Since the synthetic adsorbent of the present invention has a relatively large average particle size compared to conventional adsorbents, for example, in the case of a column-packed reactor, there is no excessive pressure drop and the column can be operated smoothly. .

Furthermore, the immobilized enzyme of the present invention has excellent heat resistance, so that the reaction can be carried out at a temperature of 50 to 80°C. Furthermore, in the case of transesterification, for example, by adjusting the water content, continuous transesterification can be carried out in an economically easy manner without using a solvent.

[0055] In particular, the immobilized lipase obtained by immobilizing the regioselective lipase by the method of the present invention has remarkable activity, and has a high activity due to the combination of fats and oils containing a large amount of oleic acid at the 2-position of glyceride and saturated fatty acids. When the aim is to produce a symmetrical fat with a structure similar to natural cacao butter by transesterification, it is possible to reduce the by-product of diglyceride and the transition to an asymmetric type, and the accompanying reduction of the by-product of trisaturated glyceride. It becomes possible.

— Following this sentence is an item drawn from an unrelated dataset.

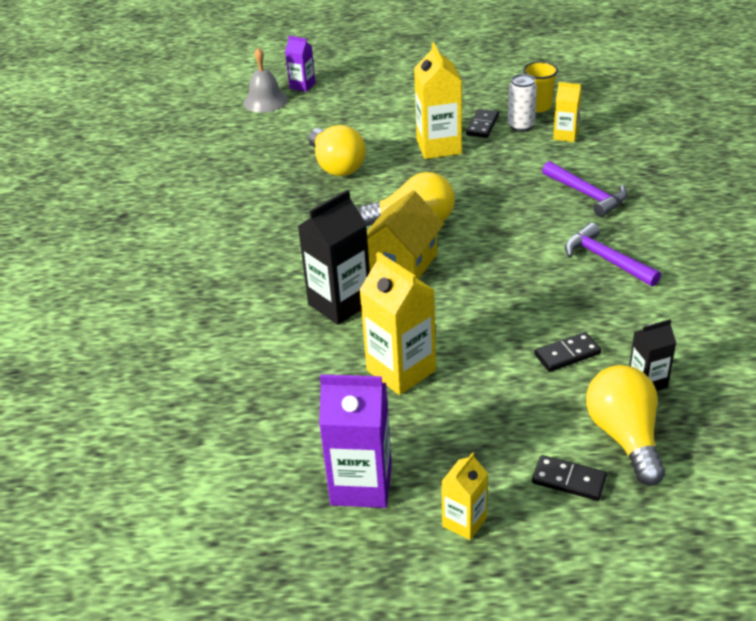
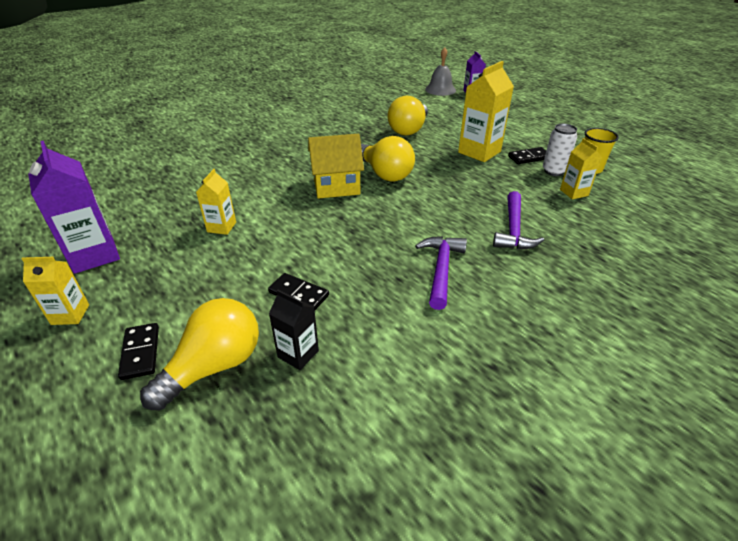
camera: 50 degrees right, 0 degrees up
black carton [298,190,370,325] -> none
yellow carton [360,252,436,395] -> yellow carton [196,169,236,235], size x0.56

Furthermore, in the synthesis of esters, in the conventional enzymatic method, the reaction reaches equilibrium due to water produced as the reaction progresses, so that esterification does not proceed. Therefore, attempts were made to further advance the esterification by dehydration operations such as reducing the pressure of the reaction system, but such operations inevitably resulted in a decrease in the ester synthesis activity of the enzyme. In such cases, when the immobilized lipase according to the method of the present invention is used, it retains sufficient ester synthesis activity even under low moisture conditions, so a high esterification rate can be achieved in a short period of time, and the reaction can last for a long time. It has the advantage that there is no deterioration in quality due to side reactions such as coloring due to chemical reaction and generation of off-flavors.

Claims (7)

[Claims] 1. An immobilized enzyme, characterized in that a synthetic adsorbent made of an acrylic resin having pores is used as an immobilization carrier, and an aqueous solution of a lipolytic enzyme is brought into contact with the immobilization carrier. 2. The immobilized enzyme according to claim 1, wherein the acrylic resin is a (meth)acrylic acid ester resin. 3. The immobilized enzyme according to claim 2, wherein the (meth)acrylate resin is a methacrylate resin. 4. The immobilized enzyme according to claim 1, wherein the lipolytic enzyme is selected from lipase, phospholipase, cholesterol ethylase, and sphingomyelinase. 5. An aqueous solution of a lipolytic enzyme,
It has a pore size of 200 Å and an average particle size of 0.35-0.4
1. A method for producing an immobilized enzyme, which comprises bringing the immobilized enzyme into contact with a synthetic adsorbent made of a methacrylic acid ester resin having a diameter of 1 mm. [Claim 6] In immobilizing a lipolytic enzyme,
Claim 5, characterized in that the immobilization is carried out in the presence of one or more compounds selected from fatty acids, fatty acid derivatives, phospholipids, alcohols, ethers, carbonyl compounds, and alkyl halides. Manufacturing method described. 7. A synthetic adsorbent made of a methacrylic acid ester resin having a pore diameter of 150 to 200 Å and an average particle diameter of 0.35 to 0.4 mm is coated with fatty acids, fatty acid derivatives, or phospholipids in advance. 7. The production method according to claim 5, wherein the insoluble carrier obtained by adsorption treatment and the lipolytic enzyme are adsorbed and immobilized in a water-insoluble medium or in a water-soluble or water-insoluble organic solvent.